# INSTRUCTIONS TO FOLLOW
Would you please return the data below verbatim, without its pictures?
++++ DATASET CONTENT
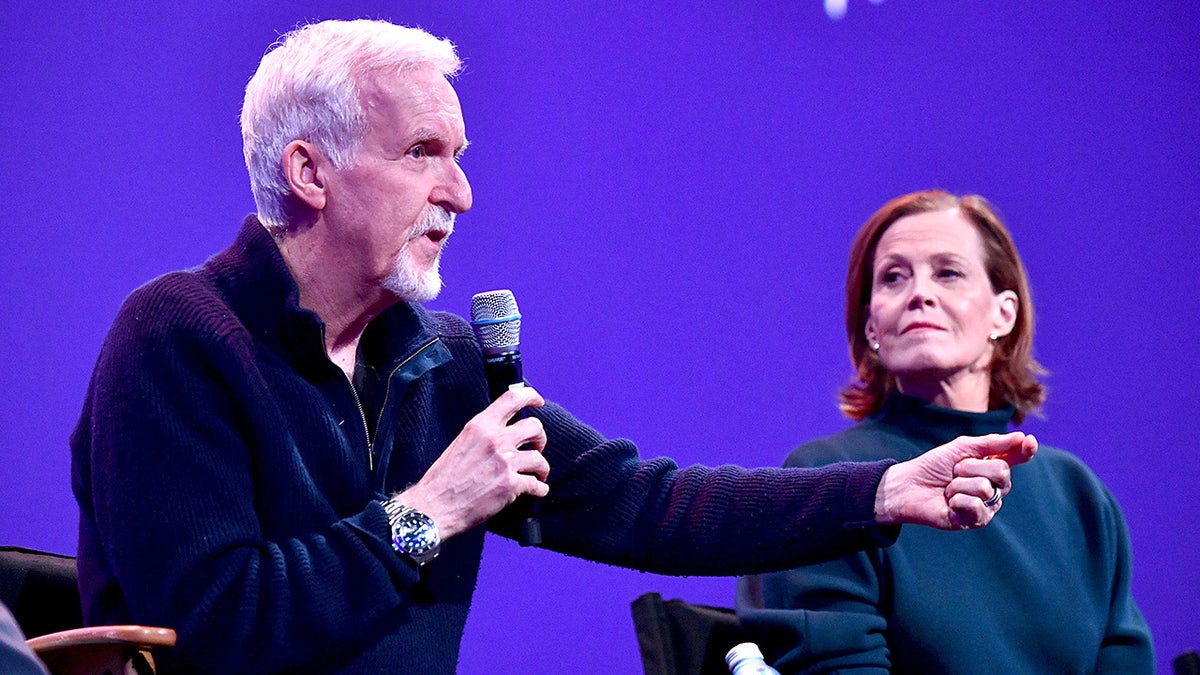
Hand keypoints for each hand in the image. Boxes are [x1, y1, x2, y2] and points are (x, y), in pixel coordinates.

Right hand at [391, 386, 549, 539]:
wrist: (435, 506)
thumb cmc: (444, 478)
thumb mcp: (461, 443)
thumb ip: (484, 435)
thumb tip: (504, 433)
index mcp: (480, 426)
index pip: (512, 399)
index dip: (531, 397)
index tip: (538, 402)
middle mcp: (495, 440)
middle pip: (534, 427)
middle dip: (540, 438)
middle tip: (537, 447)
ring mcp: (504, 462)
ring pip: (539, 458)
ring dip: (542, 467)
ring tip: (538, 474)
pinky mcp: (510, 485)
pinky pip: (536, 484)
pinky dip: (539, 488)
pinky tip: (537, 490)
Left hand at [873, 432, 1037, 528]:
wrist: (909, 485)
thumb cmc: (933, 466)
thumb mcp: (961, 448)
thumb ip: (991, 444)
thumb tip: (1022, 437)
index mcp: (991, 467)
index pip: (1015, 459)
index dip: (1024, 451)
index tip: (1030, 441)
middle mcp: (994, 487)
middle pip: (1002, 472)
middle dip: (971, 466)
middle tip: (955, 471)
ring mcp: (986, 505)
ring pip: (985, 488)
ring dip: (959, 484)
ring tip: (948, 489)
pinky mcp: (974, 521)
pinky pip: (976, 506)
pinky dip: (957, 500)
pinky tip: (949, 503)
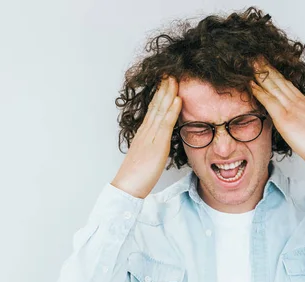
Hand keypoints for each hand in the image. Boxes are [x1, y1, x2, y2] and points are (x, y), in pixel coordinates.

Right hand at [111, 76, 181, 197]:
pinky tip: (177, 99)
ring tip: (175, 79)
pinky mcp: (156, 144)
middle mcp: (146, 131)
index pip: (153, 110)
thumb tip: (159, 143)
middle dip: (163, 88)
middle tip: (170, 73)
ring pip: (160, 110)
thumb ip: (152, 147)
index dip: (159, 96)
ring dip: (168, 93)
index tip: (165, 83)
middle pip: (155, 105)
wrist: (127, 186)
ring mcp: (150, 136)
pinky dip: (171, 110)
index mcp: (143, 134)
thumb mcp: (146, 157)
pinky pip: (165, 123)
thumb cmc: (136, 176)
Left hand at [250, 59, 304, 170]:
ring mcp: (291, 109)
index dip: (276, 74)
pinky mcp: (285, 119)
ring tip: (249, 64)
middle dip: (266, 68)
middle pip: (279, 81)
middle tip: (255, 57)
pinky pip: (269, 101)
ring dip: (260, 75)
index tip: (267, 65)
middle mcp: (298, 102)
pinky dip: (259, 91)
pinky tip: (250, 84)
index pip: (287, 84)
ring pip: (273, 87)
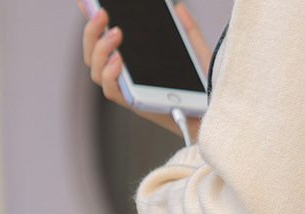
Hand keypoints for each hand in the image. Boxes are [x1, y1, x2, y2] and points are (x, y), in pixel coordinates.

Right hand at [80, 2, 210, 139]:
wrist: (217, 111)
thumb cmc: (206, 87)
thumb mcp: (197, 52)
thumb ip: (187, 30)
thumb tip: (178, 8)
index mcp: (136, 63)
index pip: (105, 41)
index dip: (92, 23)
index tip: (87, 2)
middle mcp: (127, 78)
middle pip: (93, 56)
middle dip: (92, 32)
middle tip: (103, 13)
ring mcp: (130, 92)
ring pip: (97, 73)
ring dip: (100, 51)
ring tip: (116, 34)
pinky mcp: (136, 106)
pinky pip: (112, 92)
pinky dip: (111, 74)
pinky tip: (119, 60)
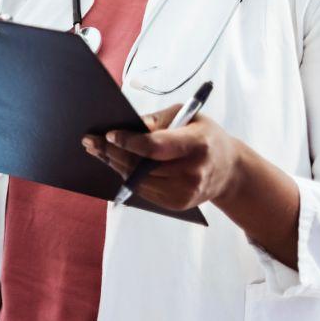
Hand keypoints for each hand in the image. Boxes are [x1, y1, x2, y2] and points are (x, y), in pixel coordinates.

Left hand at [81, 105, 242, 211]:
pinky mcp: (177, 204)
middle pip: (142, 165)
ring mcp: (185, 192)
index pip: (156, 147)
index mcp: (197, 145)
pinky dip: (126, 176)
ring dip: (114, 164)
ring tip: (97, 150)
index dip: (130, 142)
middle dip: (112, 152)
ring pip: (138, 179)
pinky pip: (143, 189)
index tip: (108, 134)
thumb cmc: (204, 136)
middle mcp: (192, 172)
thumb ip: (158, 120)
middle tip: (90, 141)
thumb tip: (127, 126)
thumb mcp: (188, 116)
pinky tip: (114, 163)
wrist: (229, 170)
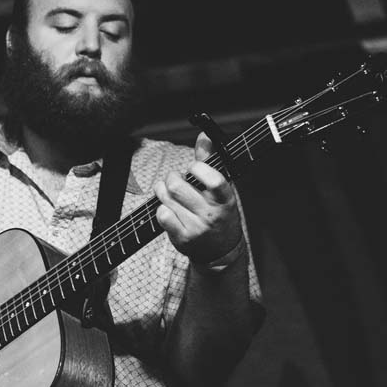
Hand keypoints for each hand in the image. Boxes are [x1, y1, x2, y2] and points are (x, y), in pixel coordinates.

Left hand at [152, 134, 242, 263]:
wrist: (220, 251)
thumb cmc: (219, 213)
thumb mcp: (220, 190)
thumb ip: (209, 161)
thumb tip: (204, 135)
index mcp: (225, 200)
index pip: (214, 180)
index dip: (198, 168)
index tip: (194, 168)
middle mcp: (212, 214)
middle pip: (177, 186)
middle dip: (172, 177)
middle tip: (176, 180)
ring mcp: (197, 228)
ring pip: (166, 198)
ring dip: (163, 191)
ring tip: (170, 192)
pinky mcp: (182, 238)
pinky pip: (161, 214)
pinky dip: (161, 207)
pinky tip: (169, 208)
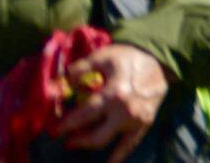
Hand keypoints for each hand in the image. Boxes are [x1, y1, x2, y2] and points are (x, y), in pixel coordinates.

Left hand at [53, 41, 168, 161]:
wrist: (156, 64)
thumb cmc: (125, 59)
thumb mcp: (100, 57)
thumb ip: (78, 70)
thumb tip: (60, 85)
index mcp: (113, 95)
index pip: (84, 116)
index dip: (66, 125)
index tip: (53, 130)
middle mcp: (125, 113)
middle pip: (96, 136)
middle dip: (75, 140)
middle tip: (60, 138)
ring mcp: (136, 122)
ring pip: (110, 142)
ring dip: (90, 145)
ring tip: (74, 143)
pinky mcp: (144, 126)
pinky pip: (130, 145)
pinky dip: (118, 156)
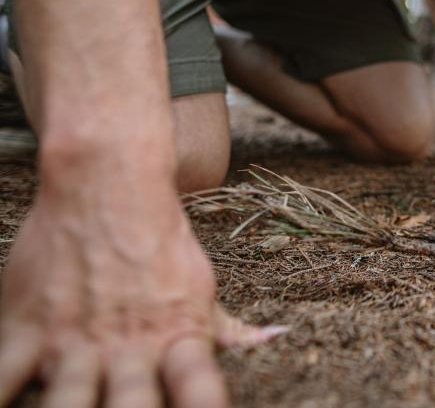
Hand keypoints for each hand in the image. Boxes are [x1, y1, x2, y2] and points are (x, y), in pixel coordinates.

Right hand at [0, 188, 284, 407]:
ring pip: (67, 404)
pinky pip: (2, 378)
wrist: (109, 184)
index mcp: (178, 338)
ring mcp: (74, 340)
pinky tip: (10, 403)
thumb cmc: (159, 238)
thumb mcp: (199, 285)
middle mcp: (128, 347)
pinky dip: (2, 396)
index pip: (200, 390)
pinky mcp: (26, 326)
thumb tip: (272, 339)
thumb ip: (226, 328)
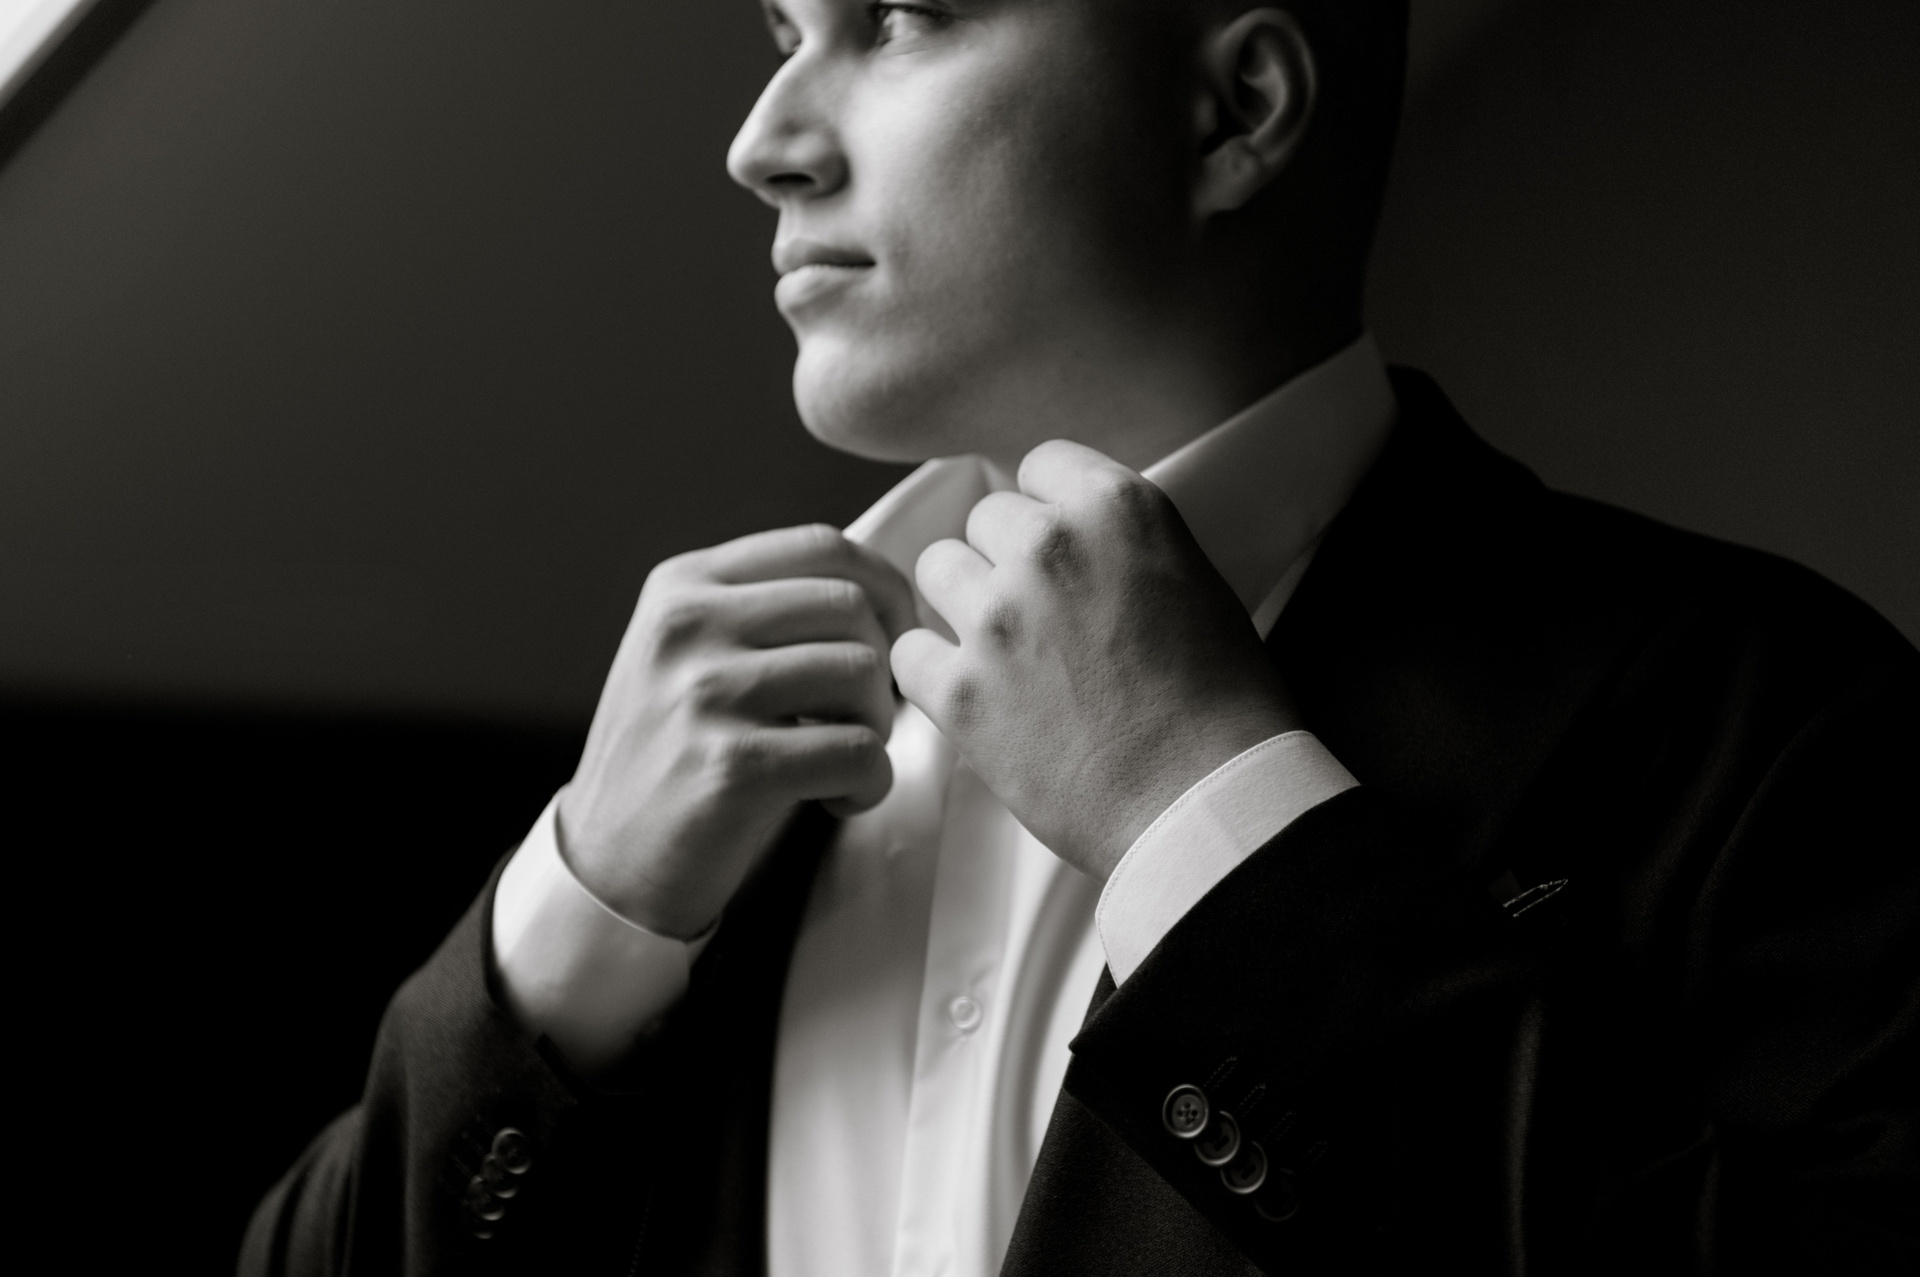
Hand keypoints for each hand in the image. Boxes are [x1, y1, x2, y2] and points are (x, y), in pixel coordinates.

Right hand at [559, 524, 915, 937]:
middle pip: (850, 607)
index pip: (820, 545)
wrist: (607, 860)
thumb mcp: (689, 653)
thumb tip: (886, 593)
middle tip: (863, 718)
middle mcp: (688, 626)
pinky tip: (836, 799)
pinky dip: (869, 782)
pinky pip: (858, 751)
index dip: (885, 587)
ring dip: (878, 727)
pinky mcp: (733, 766)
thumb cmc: (674, 755)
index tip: (897, 634)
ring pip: (861, 673)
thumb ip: (764, 609)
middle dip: (882, 666)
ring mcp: (705, 694)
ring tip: (842, 760)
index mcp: (682, 586)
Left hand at [891, 441, 1298, 880]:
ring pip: (937, 569)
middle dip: (1006, 560)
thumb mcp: (1196, 584)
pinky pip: (908, 652)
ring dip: (963, 605)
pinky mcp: (959, 691)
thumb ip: (1126, 548)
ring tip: (1001, 653)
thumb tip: (1085, 547)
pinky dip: (933, 674)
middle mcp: (1050, 547)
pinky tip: (972, 697)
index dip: (1048, 510)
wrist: (1208, 801)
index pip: (1042, 464)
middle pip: (986, 518)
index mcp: (1118, 510)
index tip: (1058, 549)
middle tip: (1039, 616)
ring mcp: (998, 617)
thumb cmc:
++++++++
# RESULT OF THIS EXERCISE
Hand keypoints for each hand in the image. Boxes are [x1, y1, x2, y2] and points are (x, y), in pixel coordinates.

Right hand at [391, 386, 549, 539]:
wrist: (435, 506)
thumb cmc: (444, 478)
thumb mcp: (461, 443)
thumb ip: (484, 435)
thumb tip: (504, 433)
index mcp: (480, 426)
index pip: (512, 399)
index dip: (531, 397)
index tip: (538, 402)
middle mcp: (495, 440)
middle pip: (534, 427)
middle dip: (540, 438)
middle tip: (537, 447)
ring mcp: (504, 462)
ring pip: (539, 458)
ring dip: (542, 467)
ring tip: (538, 474)
pinky mcp: (510, 485)
pinky pip: (536, 484)
pinky dip: (539, 488)
pinky tip: (537, 490)
Left hand at [873, 432, 1037, 528]:
wrist: (909, 485)
thumb cmc: (933, 466)
thumb mcp: (961, 448)
thumb ip: (991, 444)
thumb tip: (1022, 437)
index mcp: (991, 467)
index pip: (1015, 459)
index dip: (1024, 451)
index tip: (1030, 441)
middle mcp: (994, 487)
middle pip: (1002, 472)
middle dip: (971, 466)
middle tip: (955, 471)
ring mcp: (986, 505)
ring pip: (985, 488)
ring dip: (959, 484)
ring tip: (948, 489)
pinky mcp: (974, 521)
pinky pip: (976, 506)
pinky dip: (957, 500)
pinky tip: (949, 503)
Hand keypoints for each hand in the image. Boxes are [x1, y1, x2, y2] and points are (x, y), in pixel coordinates.

Right hand at [111, 76, 181, 197]:
pinky tip: (177, 99)
ring tip: (175, 79)
pinky mcp: (156, 144)
middle mcp: (146, 131)
index pip: (153, 110)
thumb tip: (159, 143)
middle dip: (163, 88)
middle tip: (170, 73)
ring pip: (160, 110)
thumb ip: (152, 147)
index dip: (159, 96)
ring dip: (168, 93)
index tip: (165, 83)
middle pip: (155, 105)
wrist: (127, 186)
ring mcp: (150, 136)
pinky dip: (171, 110)
index mcp: (143, 134)
thumb mcp: (146, 157)
pinky pip: (165, 123)
thumb cmc: (136, 176)
Left hand at [250, 59, 304, 170]:
ring mcp: (291, 109)
index dip: (276, 74)
pinky mcp: (285, 119)
ring tip: (249, 64)
middle dip: (266, 68)
middle pip: (279, 81)
middle tip: (255, 57)
pinky pip: (269, 101)
ring dip: (260, 75)
index tip: (267, 65)
middle mcp: (298, 102)
pinky dip: (259, 91)
pinky tip: (250, 84)
index pip: (287, 84)
ring pip: (273, 87)
Hand keypoints for each hand in the image. Boxes are [x1, y1, x2, y2] and points are (x, y), in pixel coordinates.

Right hand at [80, 2, 210, 139]:
wrist: (217, 111)
thumb cmc: (206, 87)
thumb mcp: (197, 52)
thumb ip: (187, 30)
thumb tip: (178, 8)
index mcp: (136, 63)
index pip: (105, 41)
index dip: (92, 23)
index tip: (87, 2)
middle mcp: (127, 78)
middle pip: (93, 56)
middle dip: (92, 32)
middle tip: (103, 13)
ring mcp: (130, 92)
ring pip: (97, 73)
ring dip: (100, 51)
ring tip: (116, 34)
pinky mcp: (136, 106)
pinky pip: (112, 92)
pinky dip: (111, 74)
pinky tip: (119, 60)
Hand keypoints for each hand in the image. Boxes are [x1, y1, x2, y2] and points are (x, y), in pixel coordinates.

Left hand at [81, 105, 242, 211]:
pinky mcp: (177, 204)
middle pip: (142, 165)
ring mcp: (185, 192)
index pip: (156, 147)
index mcp: (197, 145)
pinky dip: (126, 176)
ring dip: (114, 164)
ring tip: (97, 150)
index dip: (130, 142)
middle dip: (112, 152)
ring pip: (138, 179)
pinky pip: (143, 189)
index tip: (108, 134)
thumb cmc: (204, 136)
middle mcp: (192, 172)
thumb ip: (158, 120)
middle tip: (90, 141)
thumb tip: (127, 126)
thumb mcp: (188, 116)
pinky tip: (114, 163)
wrist: (229, 170)
Hand keypoints for each hand in the image. Boxes are [x1, y1, x2, y2] and points are (x, y), in pixel coordinates.

Left hand at [152, 134, 242, 263]:
wrist: (220, 251)
thumb cmc: (219, 213)
thumb mcp: (220, 190)
thumb ip: (209, 161)
thumb tip: (204, 135)
index mcp: (225, 200)
index pip: (214, 180)
index dip: (198, 168)
index tip: (194, 168)
middle mcp: (212, 214)
middle pip: (177, 186)
middle dip: (172, 177)
middle tip: (176, 180)
ring mcp: (197, 228)
ring pip: (166, 198)
ring dip: (163, 191)
ring tip: (170, 192)
pinky mcp: (182, 238)
pinky pip: (161, 214)
pinky dip: (161, 207)
pinky tip: (169, 208)
Hand keypoints for each hand in the image. Boxes are [x1, y1, x2, y2] and points are (x, y), in pixel coordinates.

Left hand at [53, 41, 168, 161]:
wrist: (156, 64)
thumb cmc: (125, 59)
thumb mcp: (100, 57)
thumb ip: (78, 70)
thumb tip: (60, 85)
index mcp: (113, 95)
index pip: (84, 116)
index dip: (66, 125)
index tip: (53, 130)
middle mcp: (125, 113)
middle pip: (96, 136)
middle dip: (75, 140)
middle tip: (60, 138)
ring mcp: (136, 122)
ring pip: (110, 142)
ring dip: (90, 145)
ring tip: (74, 143)
pinky mcp: (144, 126)
pinky pip: (130, 145)
pinky dip: (118, 156)
Hand keypoints for each hand in the image. Boxes are [x1, y1, x2, y2] and points are (x, y), in pixel coordinates.

Right hand at [0, 188, 284, 407]:
ring pip: (67, 404)
pinky pip: (2, 378)
wrist: (109, 184)
index mcp: (178, 338)
ring mcp: (74, 340)
pinky tip: (10, 403)
thumb cmc: (159, 238)
thumb mcp: (199, 285)
middle mcp: (128, 347)
pinky dip: (2, 396)
index pip: (200, 390)
pinky mcp: (26, 326)
thumb tip: (272, 339)
thumb ip: (226, 328)
Hand keypoints for each hand in the image. Boxes are [x1, y1, x2, y2] and points are (x, y), in pixel coordinates.

Right hand at [559, 524, 915, 937]:
middle pip: (850, 607)
index pip: (820, 545)
wrist: (607, 860)
thumb mcp: (689, 653)
thumb tip: (886, 593)
middle tip: (863, 718)
middle mcp: (688, 626)
pinky tip: (836, 799)
pinky dip: (869, 782)
pinky pip: (858, 751)
index dip: (885, 587)
ring dip: (878, 727)
pinky mcp: (733, 766)
thumb cmc: (674, 755)
index tip: (897, 634)
ring pip: (861, 673)
thumb ip: (764, 609)
middle dip: (882, 666)
ring mcp: (705, 694)
ring tip: (842, 760)
index mcp: (682, 586)
Left hand at [891, 441, 1298, 880]:
ring pip: (937, 569)
middle dip: (1006, 560)
thumb mcp: (1196, 584)
pinky pip: (908, 652)
ring dip: (963, 605)
pinky mcp: (959, 691)
thumb ip: (1126, 548)
ring tip: (1001, 653)
thumb tip: (1085, 547)
pinky dip: (933, 674)
middle mcp: (1050, 547)
pinky tip: (972, 697)
index dip: (1048, 510)
wrist: (1208, 801)
index pip: (1042, 464)
middle pip: (986, 518)
index mcp: (1118, 510)
index tip: (1058, 549)
middle tip: (1039, 616)
ring mcp: (998, 617)
thumb cmc:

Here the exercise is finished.